Mit Elmar Hügler ist der letzte Vertreter der „Stuttgarter Schule“ gestorben. Mit ihren Filmen für die Reihe „Zeichen der Zeit“ (SDR) war sie für den kritischen Fernsehjournalismus der jungen Bundesrepublik stilbildend.
Filmreihe im Stil des ‚Direct Cinema‘
Hügler ist vor allem bekannt für seine Reihe „Notizen vom Nachbarn“, die den neuen Stil des ‚Direct Cinema‘ konsequent umsetzte. Es ging um den Alltag in der bundesdeutschen Gesellschaft und zentrale Momente im Familienleben: „Eine Einberufung“ (1970), „Ein Tanzkurs“ (1969), „Eine Hochzeit“ (1969), „Eine Geburt“ (1969), „Eine Trennung“ (1971). „Wegnahme eines Kindes“ (1971).

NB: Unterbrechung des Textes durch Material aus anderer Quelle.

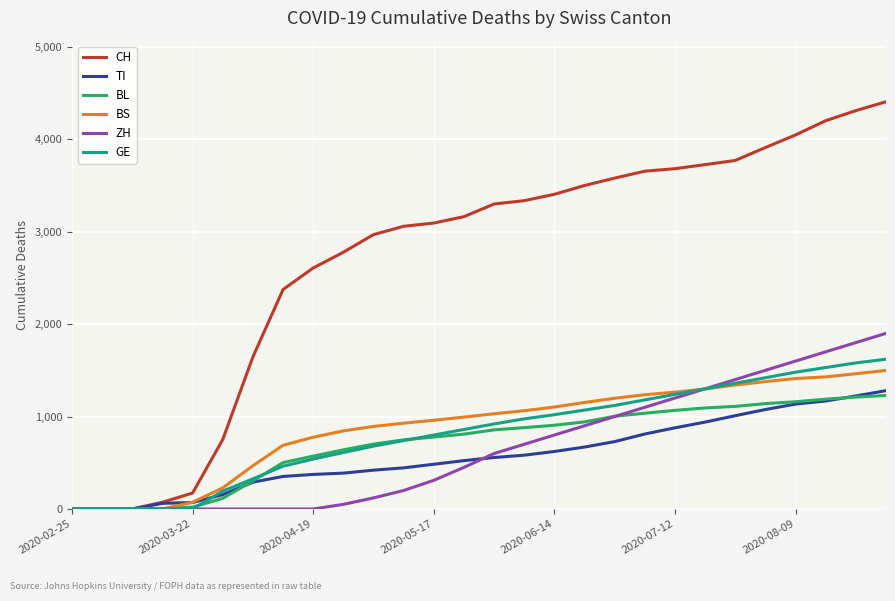

What is the difference between the second highest and minimum values in the ZH series?

1800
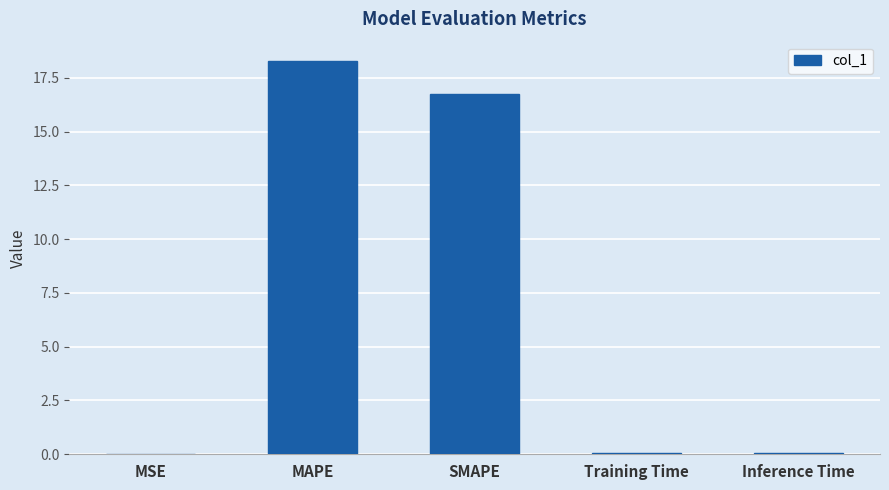

Which category has the highest value across all series?

MAPE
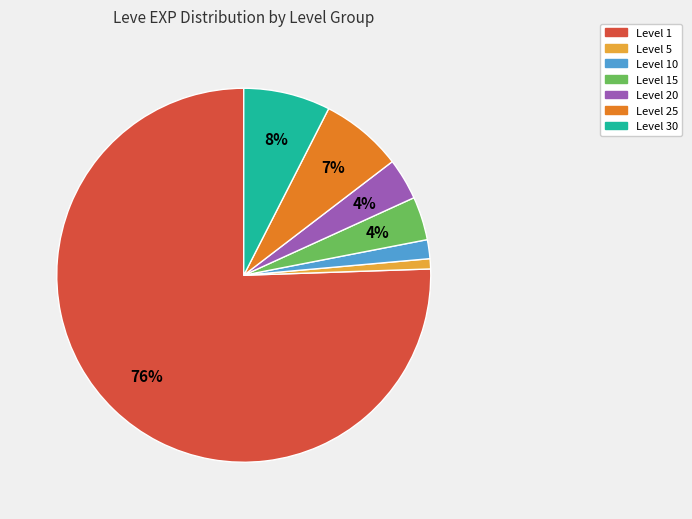

Is there any slice that represents more than half of the pie?

Yes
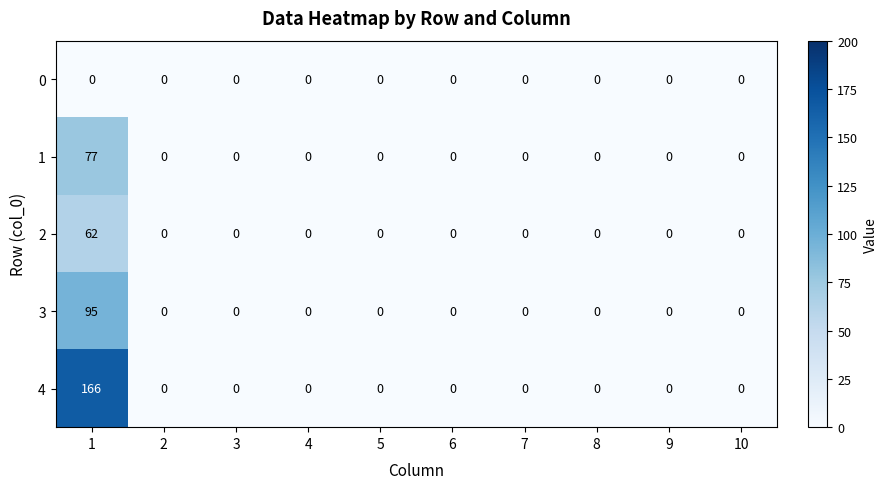

List the series in order of their peak value, lowest first.

0, 2, 1, 3, 4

Die Reihe ist als teilnehmende Beobachtung konzipiert, nur mit Bildern und O-Tönen. Sie verzichtet auf Kommentar und Musik, fügt höchstens Zwischentafeln mit den wichtigsten Informationen ein – eine Reminiszenz an Stummfilm-Zeiten. Hüglers Ziel war es, filmisch an Themen heranzugehen, wie er selbst schrieb: „Was mich reizte, war, die Herkunft der Gattung ‚Fernsehdokumentation‘, ihre Zugehörigkeit zum ‚Film‘ nicht länger zu verleugnen, die blutleeren, didaktischen Produkte der Nachfahren von 1968 mit einer nachweisbar ‚filmischen‘ Dokumentation zu kontrastieren.“
Großes Interesse an Kunst und Kultur
Elmar Hügler wurde 1933 in Laupheim geboren und studierte Germanistik, Anglistik, Theaterwissenschaft und Philosophie in Tübingen und München. Zunächst Gymnasiallehrer in Ravensburg, arbeitete er zunächst freiberuflich als Publizist. 1962 wurde er ständiger Mitarbeiter beim damaligen SDR und übernahm Redakteursaufgaben in der neugegründeten Dokumentarabteilung. Ein wiederkehrendes Thema bei ihm war Kunst und Kultur. In „Kunst und Ketchup“ (1966) porträtierte er die aufkommende Pop-Art mit ihren Happenings. Er war sich damals jedoch keineswegs sicher, ob es sich bei den Werken von Joseph Beuys, Wolf Vostell, Charlotte Moorman oder Nam June Paik wirklich um Kunst oder nur eine Modeerscheinung handele. Trotzdem versuchte er sie mit einer modernen Form zu würdigen und schuf ein einmaliges Dokument der Frühzeit dieser Kunstrichtung.
Im Januar 1974 wechselte er zusammen mit seinem Mentor Dieter Ertel zu Radio Bremen und wurde dort Abteilungsleiter für Kultur und Gesellschaft. „Stur wie ein Panzer steuert er dort seinen ‚Gegenkurs zum Aktualitätshorror‘“, wie Christiane Grefe 1989 in einem Porträt für die Süddeutsche schrieb. Mit Gordian Troellers Reportagen aus Ländern des Südens, die Reihen „Filmproben“ und „Unter deutschen Dächern“ ließ er weiterhin den Alltag in Westdeutschland in den Fokus nehmen. Er blieb auf dieser Position bis zu seiner Pensionierung 1999.
Kritik am öffentlich-rechtlichen Fernsehen
Seit 1974 war er Dozent an der Hochschule für Fernsehen und Film in München und setzte sich immer wieder theoretisch mit dem Genre auseinander. In seinem Artikel „Etiketten-Schwindel“ in der Fachzeitschrift ‚medium‘ kritisierte er 1990 ganz direkt das öffentlich-rechtliche Fernsehen: „Und die Demontage der Wirklichkeit im Fernsehen geht zügig weiter. Um das Programm dem Zeitgeschmack stromlinienförmig anzupassen, ist den Verantwortlichen nichts zu billig. Was sperrig ist, wird weichgespült – und zwar so lange, bis es den vom Konsumenten gewünschten Schmusegrad erreicht hat.“ 1994 veröffentlichte er sein Buch „Anstiftung zur Vorspiegelung falscher Tatsachen“, bei dem er sich ebenfalls kritisch mit dem Medium Fernsehen auseinandersetzte, das “uns rund um die Uhr mit Realitätspartikeln“ überflutet. Es ging ihm zentral um das Verhältnis von Film und Wirklichkeit.
Nun ist eine weitere kritische Stimme für immer verstummt.